Scolarisé en Institut médico-éducatif (IME) de 3 à 16 ans, Alexandre, qui n'a pas souhaité donner son nom, a toujours voulu travailler dans l'agriculture. Mais "j'avais des problèmes de compréhension, dans la lecture, pour mémoriser", retrace le jeune homme de 25 ans. Il a passé son CAP agricole et, avec le soutien d'un service de l'Etat, il travaille désormais en CDI. "Plus de 25 000 personnes handicapées travaillent dans l'agriculture en France (...) Ces métiers offrent des possibilités aussi diverses que variées", expose Marie-Christine Le Crubière, agricultrice et présidente du groupe de travail Egalité-Parité à la chambre d'agriculture de Bretagne.

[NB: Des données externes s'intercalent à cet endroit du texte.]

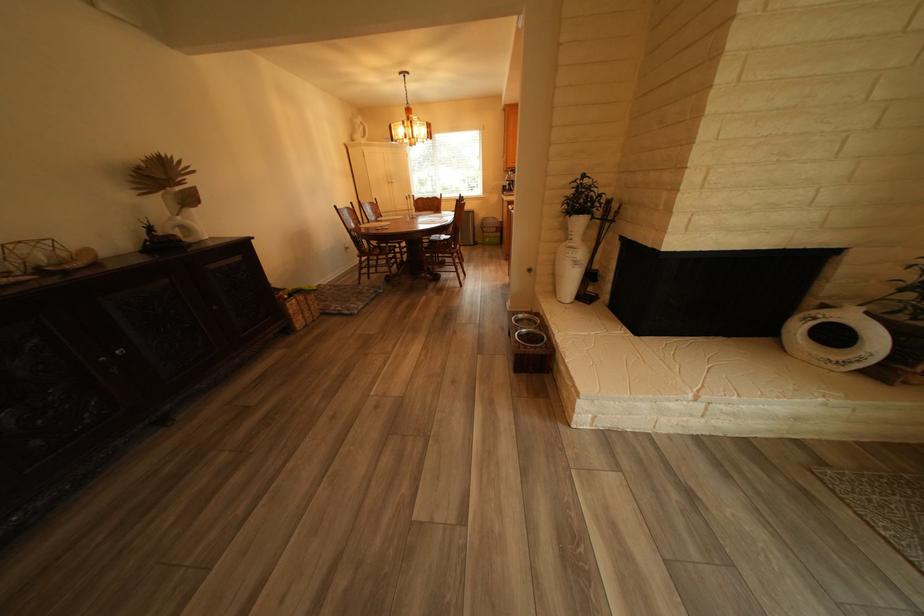
Find where to grip the fireplace tool handle. Please return your answer as a coordinate pair (x, y).

(606, 281)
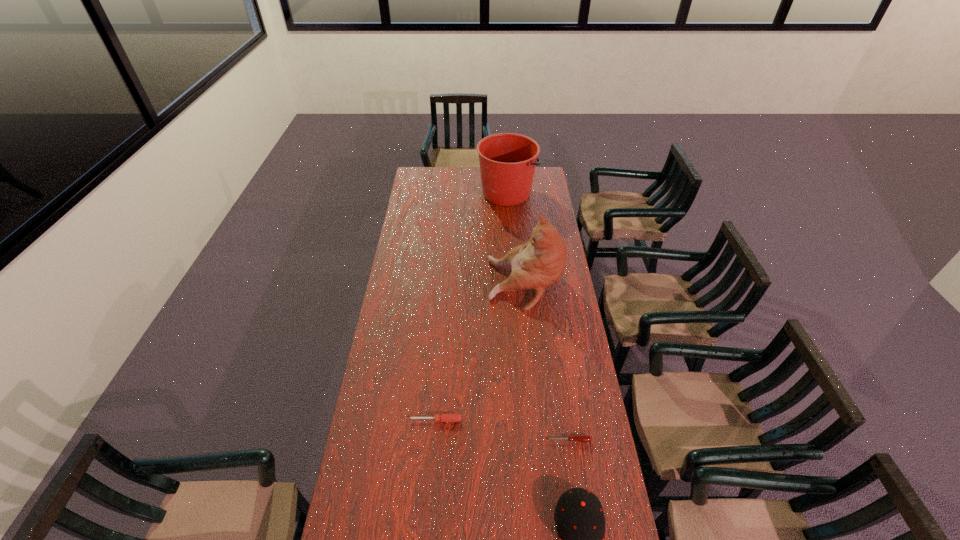
The height and width of the screenshot is (540, 960). Identify the location of free space located on the front of the left screwdriver. (430, 497).

This screenshot has width=960, height=540. In order to click on vacant space located 0.370m on the back of the nearer screwdriver in this screenshot , I will do `click(555, 353)`.

In order to click on object present at the far edge in this screenshot , I will do `click(507, 161)`.

This screenshot has width=960, height=540. I want to click on cat that is positioned at the right edge, so click(x=539, y=263).

Where is `bucket that is at the right edge`? The width and height of the screenshot is (960, 540). bucket that is at the right edge is located at coordinates (507, 161).

Where is `screwdriver that is at the right edge`? Image resolution: width=960 pixels, height=540 pixels. screwdriver that is at the right edge is located at coordinates (581, 438).

Locate an element on the screen. The height and width of the screenshot is (540, 960). object that is at the far right corner is located at coordinates (507, 161).

Where is `free location at the left edge`? This screenshot has height=540, width=960. free location at the left edge is located at coordinates (381, 434).

Where is `free space at the right edge`? free space at the right edge is located at coordinates (531, 194).

Identify the location of blank region between the bucket and the third nearest object. The image size is (960, 540). (471, 306).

"Accueillir les personnes différentes"

"C'est dans l'ADN des agriculteurs d'accueillir des personnes différentes (...) Il faut les aider à dépasser leurs peurs, à croire en leurs capacités, qu'ils concrétisent leur projet quel que soit leur handicap", poursuit-elle, lançant un appel aux employeurs : "Mais pourquoi pas embaucher quelqu'un avec une différence? (...) Pour la chambre, personne ne doit rester sur le bord de la route". Au moment où la moitié des agriculteurs vont prendre leur retraite dans les dix ans et où l'agriculture manque de bras, le groupe de travail Egalité-Parité, soucieux de la relève et animé par une "volonté d'inclusion", travaille depuis trois ans sur cette problématique du handicap.

Un guide dédié

Le groupe vient de publier un guide, intitulé "Handi-cap vers l'agriculture", regroupant des témoignages et un ensemble d'informations pratiques, du glossaire aux institutions facilitatrices. Complété par des podcasts, ce guide était présenté à la presse le 14 janvier 2024 à Plénée-Jugon, et le sera également au prochain Salon de l'agriculture.

"80 % des handicaps sont invisibles, rappelle Mme Le Crubière. Il faut faire savoir que les champs du possible sont tout à fait ouverts." Quant à Magali et Laurent Guérin, ils accueillent régulièrement des apprentis et des stagiaires, sourds ou pas.